Ik ben dol op Franse gîtes en heb een voorkeur voor de onderkomens met weinig sterren voor glamour, maar waarvan de ligging landschappelijk gezien schittert. Het huis, of een gedeelte van zo’n huis, had in het verleden vaak een andere functie. De ervaring heeft geleerd dat er, ondanks de toewijding van de eigenaar, er altijd wel iets is dat niet helemaal perfect is: een onmogelijk kleine doucheruimte, een geïmproviseerde keuken of een naar olie ruikende slaapkamer. Het zijn van die kleine, charmante imperfecties die me bijblijven en herinneringen maken.

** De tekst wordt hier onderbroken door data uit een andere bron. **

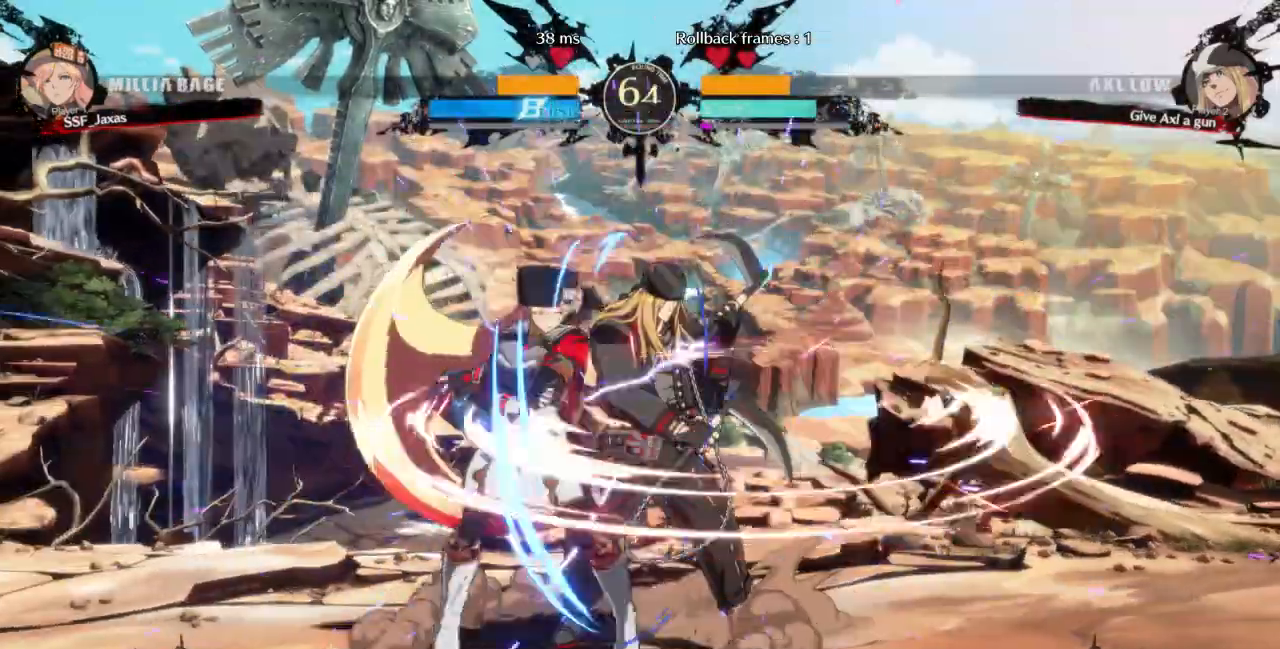
{"dt_ms": 500, "buttons": [], "events": [[67, "TRIANGLE", "down"], [100, "DPAD_RIGHT", "up"], [200, "TRIANGLE", "up"]]}
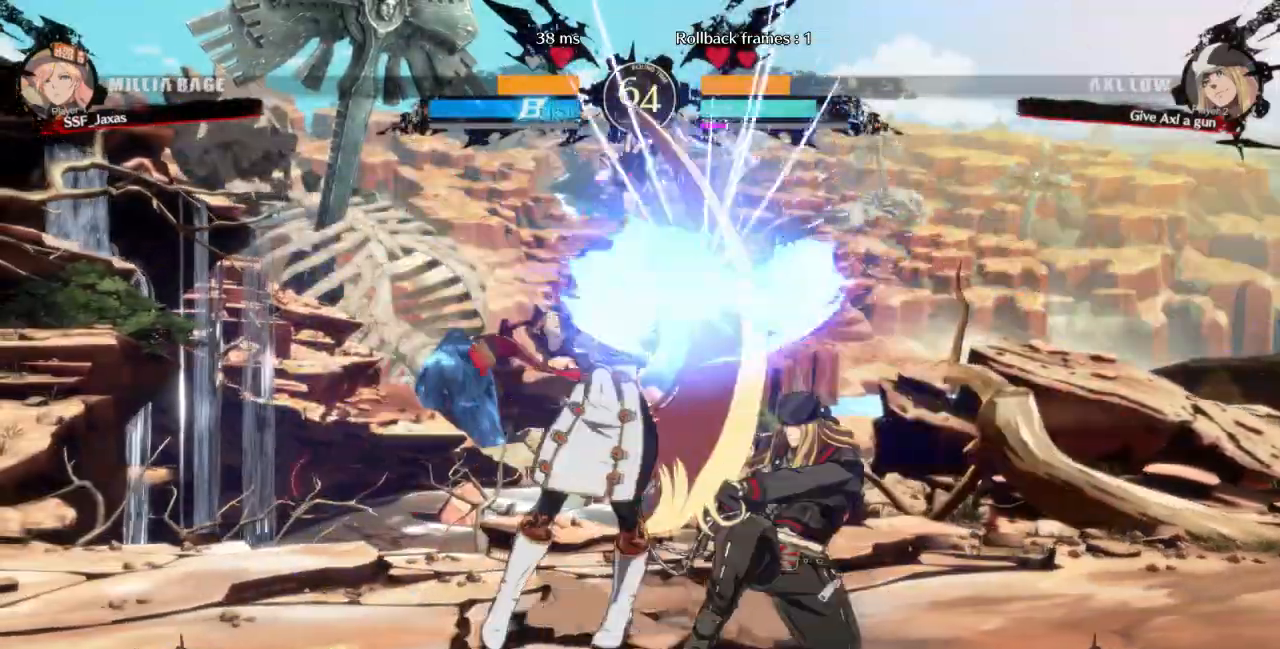
{"dt_ms": 500, "buttons": ["DPAD_RIGHT"]}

Een ontvangst van jewelste
Het ontvangst door eigenaren of remplaçanten was louter lief en hartelijk, vaak vergezeld door een fles wijn, een pot confiture de figues of biologisch appelsap uit de buurt. Dit jaar was er een ontvangst van jewelste in de clède, de oude kastanjedrogerij die ons vakantieverblijf bleek te zijn. En, ook zo’n gezellig detail bij een Franse gîte, vijf nieuwsgierige parmantige dames eisen ook enige ruimte op tijdens het hartverwarmende welkom. Het zijn de kloeke kippen, een hobby van maman die nog altijd in de karakteristieke mas woont en zelf ook poolshoogte komt nemen, waarbij ze haar zoon op het hart drukt dat hij vooral niet moet vergeten om uit te leggen wat wij moeten doen als de gasfles leeg is. Ooit startte zij de verhuur van deze gîte, maar de tand des tijds heeft haar doen vergeten dat het huis inmiddels beschikt over koken op inductie.
De 9e generatie
Hoe dan ook, de sympathieke familie (9e generatie) heeft een royale hoeveelheid informatie over dit stukje Cevennen en de geschiedenis van deze gîte achtergelaten. Zo’n clède is een typisch stukje architecture cévenole dat onlosmakelijk met de kastanjeteelt is verbonden. Meestal werden deze kleine gebouwen ver van of aan de rand van de boerderij gebouwd, maar je kon ze ook vinden in het hart van de kastanjebossen, wanneer de afstand tot de boerderij te groot was. Grotere gebouwen bevatten soms twee afzonderlijke ‘drogers’, wanneer meerdere gezinnen op dezelfde boerderij woonden. Dit is het geval in Fougairolle, waar wij verblijven. De naam clède komt van het Occitaanse woord ‘cleda’, het rek dat de luchtige vloer aanduidt waarop de te drogen gewassen worden gelegd. De kastanjes liggen op de verdiepingsvloer, in elke hoek op de begane grond werden ongeveer een maand lang continu kleine, vlamloze open haarden aangelegd. Op deze manier droogden de kastanjes, die na ontsteling en ontvelling, lange tijd bewaard konden blijven. Ze werden gebruikt voor de soep en de kleinste gingen naar de varkens of de konijnen. Ook werd er meel van gemalen, voor het bakken van onder andere brood. De huid en bast werden bewaard als brandstof voor het voor het komende seizoen.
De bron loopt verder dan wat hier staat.